In my opinion, the disqualification period selected by the judge was manifestly inadequate. However, I consider the Court should decline to intervene now, even though error has been shown in the sentencing process, as almost three months has elapsed since the respondent was paroled. Were the Court to set another suspension period it would be somewhat less than what might otherwise have been imposed on account of the double jeopardy rule.
Notwithstanding that the offending, particularly in relation to counts 2 to 5, was most serious and frightening for the victim Mifsud, the mitigating factors are significant, particularly the remorse shown by the applicant. The likely reconciliation between the respondent and his partner is another matter justifying some leniency. The judge was entitled to consider the prospects for rehabilitation of the respondent under the supervision of the Parole Board were good when he selected a rather short non-parole term. I am not satisfied the term was manifestly inadequate.

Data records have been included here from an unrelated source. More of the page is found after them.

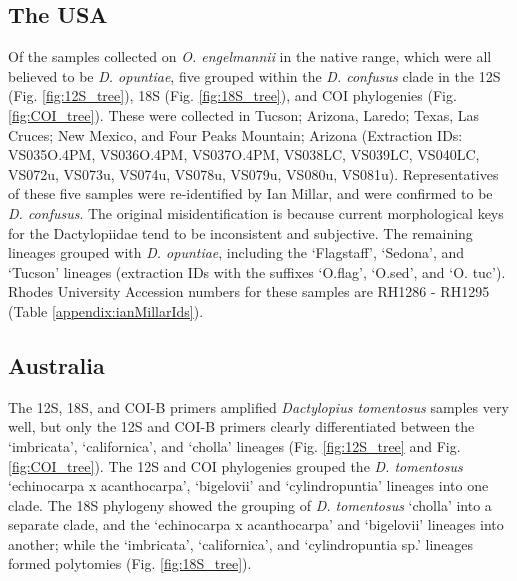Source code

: \subsection{The USA}
Of the samples collected on \textit{O. engelmannii} in the native range, which were all believed to be \textit{D. opuntiae}, five grouped within the \textit{D. confusus} clade in the 12S (Fig. \ref{fig:12S_tree}), 18S (Fig. \ref{fig:18S_tree}), and COI  phylogenies (Fig. \ref{fig:COI_tree}). These were collected in Tucson; Arizona, Laredo; Texas, Las Cruces; New Mexico, and Four Peaks Mountain; Arizona (Extraction IDs: VS035O.4PM, VS036O.4PM, VS037O.4PM, VS038LC, VS039LC, VS040LC, VS072u, VS073u, VS074u, VS078u, VS079u, VS080u, VS081u). Representatives of these five samples were re-identified by Ian Millar, and were confirmed to be \textit{D. confusus}. The original misidentification is because current morphological keys for the Dactylopiidae tend to be inconsistent and subjective. The remaining lineages grouped with \textit{D. opuntiae}, including the `Flagstaff', `Sedona', and `Tucson' lineages (extraction IDs with the suffixes `O.flag', `O.sed', and `O. tuc'). Rhodes University Accession numbers for these samples are RH1286 - RH1295 (Table \ref{appendix:ianMillarIds}).

\subsection{Australia}
The 12S, 18S, and COI-B primers amplified \textit{Dactylopius tomentosus} samples very well, but only the 12S and COI-B primers clearly differentiated between the `imbricata', `californica', and `cholla' lineages (Fig. \ref{fig:12S_tree} and Fig. \ref{fig:COI_tree}).
The 12S and COI phylogenies grouped the \textit{D. tomentosus} `echinocarpa x acanthocarpa', `bigelovii' and `cylindropuntia' lineages into one clade. The 18S phylogeny showed the grouping of \textit{D. tomentosus} `cholla' into a separate clade, and the `echinocarpa x acanthocarpa' and `bigelovii' lineages into another; while the `imbricata', `californica', and `cylindropuntia sp.' lineages formed polytomies (Fig. \ref{fig:18S_tree}). 

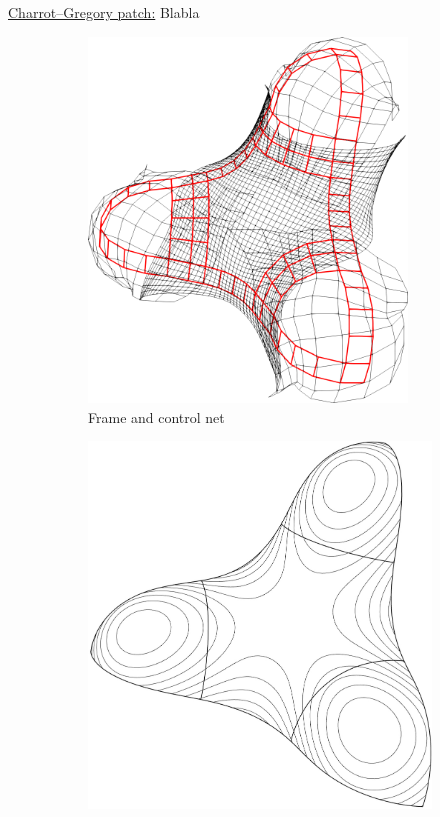 \documentclass{article}
\begin{document}
\vspace{10pt}
\noindent\underline{Charrot--Gregory patch:}\vspace{0.2em}\newline
Blabla
\begin{figure}[h!]
  \begin{subfigure}{0.23\textwidth}
    \centering
    \includegraphics[width = 0.93\textwidth]{images/trebol3-cnet.png}
    \caption{Frame and control net}
    \label{fig:trebol-cnet}
  \end{subfigure}
  \begin{subfigure}{0.23\textwidth}
    \includegraphics[width = \textwidth]{images/trebol3-contour.jpg}

\end{subfigure}
\end{figure}
\end{document}

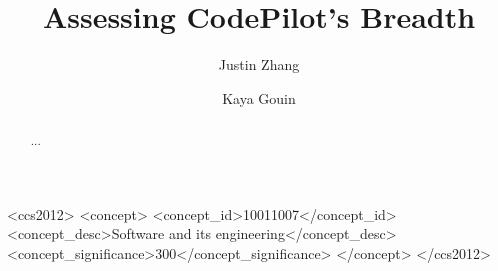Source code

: \documentclass[sigconf]{acmart}
\begin{document}
\title{Assessing CodePilot's Breadth}

\author{Justin Zhang}
\author{Kaya Gouin}
\authornotemark[1]


\begin{abstract}
	...
\end{abstract}

\begin{CCSXML}
	<ccs2012>
	<concept>
	<concept_id>10011007</concept_id>
	<concept_desc>Software and its engineering</concept_desc>
	<concept_significance>300</concept_significance>
	</concept>
	</ccs2012>
\end{CCSXML}

\end{document}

The sentencing discretion is reopened on account of the error in relation to count 2. I would propose that a sentence of six months' imprisonment be substituted for one month on count 2. I would not, however, impose different sentences on counts 1, 3, 4 and 5. I would decline to make an order as to cumulation and I would not interfere with the non-parole period of seven months. The sentence remains very lenient, but when error is shown this Court is required to set a sentence somewhat less than might otherwise have been imposed having regard to the double jeopardy rule. I would allow the appeal to the extent indicated.
WINNEKE, P.:
I agree.
EAMES, J.A.:
I agree with the orders proposed by O'Bryan, A.J.A. and I agree generally with his Honour's reasons. The one area in which I express some qualification relates to the order made by the learned sentencing judge as to the period of disqualification from obtaining a driving licence. It was perhaps an unfortunate choice of words for his Honour to describe the order that he made for disqualification as being "unrealistically low", but the reason his Honour gave for the order he made, namely to ensure that upon release the respondent would not be handicapped in his efforts to obtain a job, seem to me to be quite appropriate and would justify a relatively short period of disqualification. In this case I would not therefore conclude that the period fixed by his Honour was so low as might justify interference by the Court on a Director's appeal in such circumstances. Save for that matter, I agree with O'Bryan, A.J.A.
WINNEKE, P.:
The formal order of the Court will be that the appeal is allowed solely to correct the error in the sentence imposed on count 2, namely the count of robbery. That sentence will be increased from one month to six months. Otherwise the appeal against the sentences is dismissed. The head sentence and the non-parole period will therefore remain the same as they are, as will the period of the disqualification of the licence.
We direct that the respondent have a certificate pursuant to the relevant section of the Appeal Costs Act.